Component                                         Date             

| | I am aware of information of the type contained in Appendix E,(on reverse) DoD 5200.2R, Personnel Security Program, relating to subject's trustworthiness, reliability, or loyalty that may reflect adversely on his/her ability to safeguard classified information is detailed on an attached statement.

Title and Signature                                                     

Component                                         Date               

 

[DMA FORM 5200-6]

APPENDIX E

REPORTING OF NONDEROGATORY CASES

Background Investigation (BI) and Special Background Investigation (SBI) shall be considered as devoid of significant adverse information unless they contain information listed below:

1. Incidents, infractions, offenses, charges, citations, arrests, suspicion or allegation of illegal use or abuse of drugs or alcohol, theft or dishonesty, unreliability, irresponsibility, immaturity, instability or recklessness, the use of force, violence or weapons or actions that indicate disregard for the law due to multiplicity of minor infractions.
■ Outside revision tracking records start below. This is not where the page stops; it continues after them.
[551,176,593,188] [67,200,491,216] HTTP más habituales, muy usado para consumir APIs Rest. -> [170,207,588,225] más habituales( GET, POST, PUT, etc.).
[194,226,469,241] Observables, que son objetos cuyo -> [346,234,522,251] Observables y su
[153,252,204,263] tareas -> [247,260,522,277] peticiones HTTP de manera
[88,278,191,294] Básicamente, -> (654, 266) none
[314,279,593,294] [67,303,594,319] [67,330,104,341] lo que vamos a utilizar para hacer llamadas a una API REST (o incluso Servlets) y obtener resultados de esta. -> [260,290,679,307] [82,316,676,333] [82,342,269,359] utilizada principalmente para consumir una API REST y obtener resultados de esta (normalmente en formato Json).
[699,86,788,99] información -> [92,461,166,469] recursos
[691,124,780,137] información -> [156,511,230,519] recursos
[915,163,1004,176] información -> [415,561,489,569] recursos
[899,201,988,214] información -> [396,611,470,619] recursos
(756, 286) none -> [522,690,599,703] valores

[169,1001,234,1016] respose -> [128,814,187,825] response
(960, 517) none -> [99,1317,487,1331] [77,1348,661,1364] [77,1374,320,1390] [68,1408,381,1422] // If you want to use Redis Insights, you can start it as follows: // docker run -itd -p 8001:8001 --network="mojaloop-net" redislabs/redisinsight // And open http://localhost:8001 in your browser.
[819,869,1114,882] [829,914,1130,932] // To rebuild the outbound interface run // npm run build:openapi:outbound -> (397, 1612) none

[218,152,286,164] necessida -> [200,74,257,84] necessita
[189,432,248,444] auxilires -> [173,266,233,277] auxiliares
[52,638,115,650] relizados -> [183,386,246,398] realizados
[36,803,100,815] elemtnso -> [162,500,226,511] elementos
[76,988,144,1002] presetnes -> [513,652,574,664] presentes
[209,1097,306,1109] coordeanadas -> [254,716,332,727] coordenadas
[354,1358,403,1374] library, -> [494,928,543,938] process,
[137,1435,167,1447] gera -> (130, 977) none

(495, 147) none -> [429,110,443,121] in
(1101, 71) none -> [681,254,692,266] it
2. All indications of moral turpitude, heterosexual promiscuity, aberrant, deviate, or bizarre sexual conduct or behavior, transvestitism, transsexualism, indecent exposure, rape, contributing to the delinquency of a minor, child molestation, wife-swapping, window-peeping, and similar situations from whatever source. Unlisted full-time employment or education; full-time education or employment that cannot be verified by any reference or record source or that contains indications of falsified education or employment experience. Records or testimony of employment, education, or military service where the individual was involved in serious offenses or incidents that would reflect adversely on the honesty, reliability, trustworthiness, or stability of the individual.

3. Foreign travel, education, visits, correspondence, relatives, or contact with persons from or living in a designated country. (Appendix H)

4. Mental, nervous, emotional, psychological, psychiatric, or character disorders/behavior or treatment reported or alleged from any source.

5. Excessive indebtedness, bad checks, financial difficulties or irresponsibility, unexplained affluence, bankruptcy, or evidence of living beyond the individual's means.

6. Any other significant information relating to the criteria included in a. through q. of paragraph 2-200 or Appendix I of DoD 5200.2-R.